**Page text:**
== Segment start ==

We all like to think about retirement as the years when we
can afford to stop working and start traveling, playing golf,
relaxing, or spending more time with our loved ones. While you may be dreaming
about your golden years, how much thought have you given the funds that you
will need to make your retirement dreams a reality? The truth is, those who
commit to a disciplined investment strategy today may have a better chance at
achieving the retirement of their dreams.
This chart shows the importance of establishing a systematic
investment plan, and how starting an investment
plan at different life stages can accumulate varying amounts upon reaching age
65. The chart shows three, important factors that can influence retirement
• The Power of Compounding. Compounding,
simply put, is when an investment generates earnings on reinvested earnings.
When this theory is utilized in retirement accounts, where funds may be
accumulated for years or even decades, it can be pretty powerful. The longer
money is left in the account, the faster it begins to grow, which is a clear
indication of the importance of starting a
retirement fund as early as possible.
• Dollar-Cost Averaging. By utilizing a
systematic investing plan, which includes investing on a regular basis,
investors may take advantage of dollar-cost averaging. With dollar-cost
averaging, investors buy more shares when the price of an investment has
declined and fewer shares when the price has risen. Over time, the cost of the overall investment may be lower and investment risk may be reduced by not
investing substantial amounts at the wrong time. Keep in mind that dollar-cost
averaging does not assure a profit or protect against a loss in declining
markets, and before embracing the dollar-cost averaging strategy, investors
should consider their ability to continue investing during periods of falling
• Choosing the Right Mix.

== Segment end ==

**Using the information:**
(a) How does the retirement investing text define compounding?
(b) Echo the passage of the retirement investing text that opens with the words containing "We all like" and closes with "on reinvested earnings.".
(c) Proceed with the retirement investing text from its last line.
The entries have no connection to the retirement investing text.

**Record extracts:**
== Segment start ==

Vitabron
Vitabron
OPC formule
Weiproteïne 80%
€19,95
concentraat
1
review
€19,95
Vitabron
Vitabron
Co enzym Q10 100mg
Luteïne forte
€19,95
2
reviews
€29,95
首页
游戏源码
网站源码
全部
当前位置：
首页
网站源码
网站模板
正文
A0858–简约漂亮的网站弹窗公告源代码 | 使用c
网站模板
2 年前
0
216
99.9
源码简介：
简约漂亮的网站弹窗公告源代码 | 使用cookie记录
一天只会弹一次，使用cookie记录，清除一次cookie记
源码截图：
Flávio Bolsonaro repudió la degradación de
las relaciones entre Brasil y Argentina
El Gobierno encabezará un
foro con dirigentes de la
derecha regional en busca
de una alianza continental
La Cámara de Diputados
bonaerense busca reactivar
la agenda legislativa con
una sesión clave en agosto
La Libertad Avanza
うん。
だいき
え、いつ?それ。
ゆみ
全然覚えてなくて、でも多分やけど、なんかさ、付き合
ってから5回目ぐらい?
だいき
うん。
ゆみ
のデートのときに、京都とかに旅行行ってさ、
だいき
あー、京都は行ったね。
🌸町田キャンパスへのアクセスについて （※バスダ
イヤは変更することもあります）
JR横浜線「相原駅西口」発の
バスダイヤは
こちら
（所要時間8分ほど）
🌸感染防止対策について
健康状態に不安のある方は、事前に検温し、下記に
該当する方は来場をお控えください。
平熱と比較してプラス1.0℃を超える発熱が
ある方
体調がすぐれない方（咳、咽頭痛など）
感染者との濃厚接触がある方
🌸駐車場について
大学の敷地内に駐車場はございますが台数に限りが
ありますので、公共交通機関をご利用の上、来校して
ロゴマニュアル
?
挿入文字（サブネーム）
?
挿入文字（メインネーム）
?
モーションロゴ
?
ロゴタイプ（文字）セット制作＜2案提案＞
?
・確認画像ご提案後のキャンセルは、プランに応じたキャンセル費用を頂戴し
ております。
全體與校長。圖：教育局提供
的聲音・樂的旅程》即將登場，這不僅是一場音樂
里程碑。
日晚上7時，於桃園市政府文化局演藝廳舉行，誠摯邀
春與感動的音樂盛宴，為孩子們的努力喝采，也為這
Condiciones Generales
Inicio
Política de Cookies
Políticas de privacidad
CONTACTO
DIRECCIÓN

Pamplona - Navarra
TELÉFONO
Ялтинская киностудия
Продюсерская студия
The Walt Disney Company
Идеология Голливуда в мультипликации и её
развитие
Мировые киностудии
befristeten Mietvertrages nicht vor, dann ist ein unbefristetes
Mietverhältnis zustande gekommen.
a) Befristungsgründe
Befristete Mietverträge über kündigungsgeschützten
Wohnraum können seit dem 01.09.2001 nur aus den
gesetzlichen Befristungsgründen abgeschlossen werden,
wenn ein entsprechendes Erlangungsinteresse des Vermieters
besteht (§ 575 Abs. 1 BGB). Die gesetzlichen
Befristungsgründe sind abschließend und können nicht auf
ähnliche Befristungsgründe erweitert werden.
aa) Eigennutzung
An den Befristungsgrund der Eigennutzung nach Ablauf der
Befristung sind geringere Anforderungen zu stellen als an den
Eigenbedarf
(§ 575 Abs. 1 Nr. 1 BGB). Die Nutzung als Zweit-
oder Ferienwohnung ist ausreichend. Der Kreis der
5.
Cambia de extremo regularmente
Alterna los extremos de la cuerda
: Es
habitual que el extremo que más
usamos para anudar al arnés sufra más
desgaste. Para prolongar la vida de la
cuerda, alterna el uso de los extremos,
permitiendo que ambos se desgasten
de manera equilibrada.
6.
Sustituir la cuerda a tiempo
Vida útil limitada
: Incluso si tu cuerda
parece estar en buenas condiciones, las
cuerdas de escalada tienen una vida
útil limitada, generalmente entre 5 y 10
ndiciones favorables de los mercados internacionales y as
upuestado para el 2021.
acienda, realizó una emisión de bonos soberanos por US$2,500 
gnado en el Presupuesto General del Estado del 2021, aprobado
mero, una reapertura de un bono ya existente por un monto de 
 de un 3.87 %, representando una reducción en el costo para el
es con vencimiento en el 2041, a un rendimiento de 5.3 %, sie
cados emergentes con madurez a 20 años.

== Segment end ==

**Answer set:**
(a) Compounding is when an investment generates earnings on reinvested earnings.

(b)
We all like to think about retirement as the years when we
can afford to stop working and start traveling, playing golf,
relaxing, or spending more time with our loved ones. While you may be dreaming
about your golden years, how much thought have you given the funds that you
will need to make your retirement dreams a reality? The truth is, those who
commit to a disciplined investment strategy today may have a better chance at
achieving the retirement of their dreams.
This chart shows the importance of establishing a systematic
investment plan, and how starting an investment
plan at different life stages can accumulate varying amounts upon reaching age
65. The chart shows three, important factors that can influence retirement
• The Power of Compounding. Compounding,
simply put, is when an investment generates earnings on reinvested earnings.

(c)
Investors with a longer investment time horizon may take advantage of more
growth-oriented investments, which
typically offer a higher average return based on their increased risk. By
selecting investments that have the potential to achieve higher than average
returns, investors can possibly increase their potential to accumulate greater
assets for retirement. Of course, every investor needs to carefully evaluate
their tolerance for risk, ability to invest, and investment time horizon
before selecting their specific investments.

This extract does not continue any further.